Multinationals lose recruiting edge
2018-04-02, SHI JING in Shanghai

Whether multinational companies are still as attractive to candidates as they were some 20 years ago is an open question nowadays.

US headhunting company Manpower has been monitoring multinational companies’ hiring demand in China since 2005. However, the hiring willingness has been declining since 2010.

Multinational companies’ conservative attitude toward the Chinese market is one possible reason that holds up their recruitment plans. According to the survey released by German Chamber of Commerce in China in late November 2017, more than half of the 423 surveyed German companies said they did not have any plans to invest in new locations in China in 2018 — a record high since statistics became available.

Besides, a number of well-known multinational companies have withdrawn from the Chinese market in various ways. German toymaker Autec announced in January last year that it will move all its production lines back to Germany. In the same month, US data-storage company Seagate announced that it will shut down its plant in Suzhou, East China’s Jiangsu province. At the end of October, Japanese digital camera maker Nikon closed its plant in Wuxi, also in Jiangsu province.

At the same time, multinational companies are faced with fierce competition for talent from Chinese domestic companies, according to global recruitment agency Hays. As Simon Lance, managing director of Hays in China, explained, domestic companies are seeking all possible ways to look for and retain the right talent by offering better payment, stock options and the promise of opportunities for further development, he said.

Lu Yue used to be the human resources vice-president of a US technology company in China. However, the company adjusted its strategy in the country four years ago, cutting much of its headcount and forcing Lu to look for another job opportunity.

She soon landed a job at a local Internet finance company in Shanghai. One year later, she relocated to Beijing to work as the human resources vice-president at a domestic Internet entertainment and technology firm.

“It will be impossible for me to go back to the system at multinational companies right now,” she said, adding that the payment and empowerment she currently receives from executives “are something that can be hardly found in multinational companies”.

Liu Naiying, human resources vice-president of Coca-Cola Greater China and Korea Region, admitted that the company’s recruitment has been somewhat affected by the rise of the domestic companies, especially those in e-commerce.

“Shortly after the reform and opening-up policy took effect in China (in the late 1970s), it was quite easy for multinational companies to hire the right talent here thanks to our more competitive compensation packages. But now, the younger generation show greater interest in working at emerging industries,” she said.

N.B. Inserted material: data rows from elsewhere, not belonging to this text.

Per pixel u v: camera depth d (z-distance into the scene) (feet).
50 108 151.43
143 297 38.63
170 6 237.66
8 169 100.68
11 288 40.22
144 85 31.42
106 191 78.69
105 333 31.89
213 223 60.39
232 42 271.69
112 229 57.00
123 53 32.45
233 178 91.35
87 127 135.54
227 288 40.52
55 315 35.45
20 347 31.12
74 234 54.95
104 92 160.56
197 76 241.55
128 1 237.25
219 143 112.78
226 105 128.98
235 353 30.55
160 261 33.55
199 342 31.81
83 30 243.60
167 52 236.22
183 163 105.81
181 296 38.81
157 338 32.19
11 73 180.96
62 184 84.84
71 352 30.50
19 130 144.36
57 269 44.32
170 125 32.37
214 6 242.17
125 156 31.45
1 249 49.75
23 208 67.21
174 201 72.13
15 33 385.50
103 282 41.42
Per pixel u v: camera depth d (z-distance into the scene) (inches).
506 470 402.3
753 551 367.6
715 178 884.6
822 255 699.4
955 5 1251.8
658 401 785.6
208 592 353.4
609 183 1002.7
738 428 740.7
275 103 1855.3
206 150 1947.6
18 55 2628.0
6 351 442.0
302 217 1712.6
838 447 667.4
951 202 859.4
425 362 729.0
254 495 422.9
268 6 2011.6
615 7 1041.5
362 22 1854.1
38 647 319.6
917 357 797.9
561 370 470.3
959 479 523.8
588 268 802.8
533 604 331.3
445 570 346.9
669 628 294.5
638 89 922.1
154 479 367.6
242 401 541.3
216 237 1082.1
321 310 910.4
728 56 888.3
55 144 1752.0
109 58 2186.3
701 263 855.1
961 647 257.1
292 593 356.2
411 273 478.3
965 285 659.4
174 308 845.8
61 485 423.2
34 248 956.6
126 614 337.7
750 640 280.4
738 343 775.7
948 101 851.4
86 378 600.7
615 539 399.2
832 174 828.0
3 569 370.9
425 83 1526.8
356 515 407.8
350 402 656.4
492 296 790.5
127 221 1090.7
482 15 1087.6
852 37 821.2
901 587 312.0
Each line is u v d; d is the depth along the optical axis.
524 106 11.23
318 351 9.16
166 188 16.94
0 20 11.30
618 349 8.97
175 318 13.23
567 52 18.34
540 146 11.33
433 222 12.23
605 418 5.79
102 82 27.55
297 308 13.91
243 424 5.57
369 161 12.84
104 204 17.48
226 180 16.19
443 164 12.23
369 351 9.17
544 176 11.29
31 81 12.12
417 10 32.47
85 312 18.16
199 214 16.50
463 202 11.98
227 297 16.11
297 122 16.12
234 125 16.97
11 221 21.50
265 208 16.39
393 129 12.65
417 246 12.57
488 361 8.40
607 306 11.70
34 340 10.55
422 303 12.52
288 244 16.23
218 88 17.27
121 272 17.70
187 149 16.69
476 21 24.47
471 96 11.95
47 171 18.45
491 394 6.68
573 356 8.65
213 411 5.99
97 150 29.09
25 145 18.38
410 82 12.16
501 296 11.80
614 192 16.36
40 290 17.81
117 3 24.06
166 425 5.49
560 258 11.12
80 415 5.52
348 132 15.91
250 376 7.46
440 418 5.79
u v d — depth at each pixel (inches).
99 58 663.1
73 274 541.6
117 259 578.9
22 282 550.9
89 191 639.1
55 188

However, Coca-Cola will still adopt a recruitment plan in China that Liu considers a bit more aggressive than last year’s, hiring more hands in marketing as well as research and development.

“We can still attract the talent we want. But the problem for us now is, the turnover rate is so low at the company that we lack a little bit of vitality,” she said.

Pete Chia, managing director of recruitment service provider BRecruit in China, said multinational companies are not seen as the ideal choice for candidates right now, given that domestic companies have caught up and even overtaken them in terms of technology, pay, overseas job opportunities and social recognition. The advantages of domestic firms are especially apparent in the Internet and technology sectors.

Meanwhile, multinational companies usually have a longer brand history than domestic ones and thus their personnel structure is more stable. Younger staff anxious for promotions may have to wait a longer time than they would at domestic companies before achieving their career goals. The comparatively longer waiting time will force some people to give up the opportunity at multinational companies and opt for domestic ones, Chia said.

But he also pointed out that multinational companies have been changing over the past decades in terms of their talent requirement. In the early days of reform and opening up, the positions opened to the Chinese market were preliminary ones such as factory workers. But now, they increasingly need more candidates with professional knowledge and skills, he said.

“It is true that domestic companies have learned a lot from multinational companies over the past few decades. But the story should be the other way around now. Multinational companies should learn from the domestic ones to know more about the Chinese market, get more localized, and pass on the message to the global headquarters more efficiently,” he said.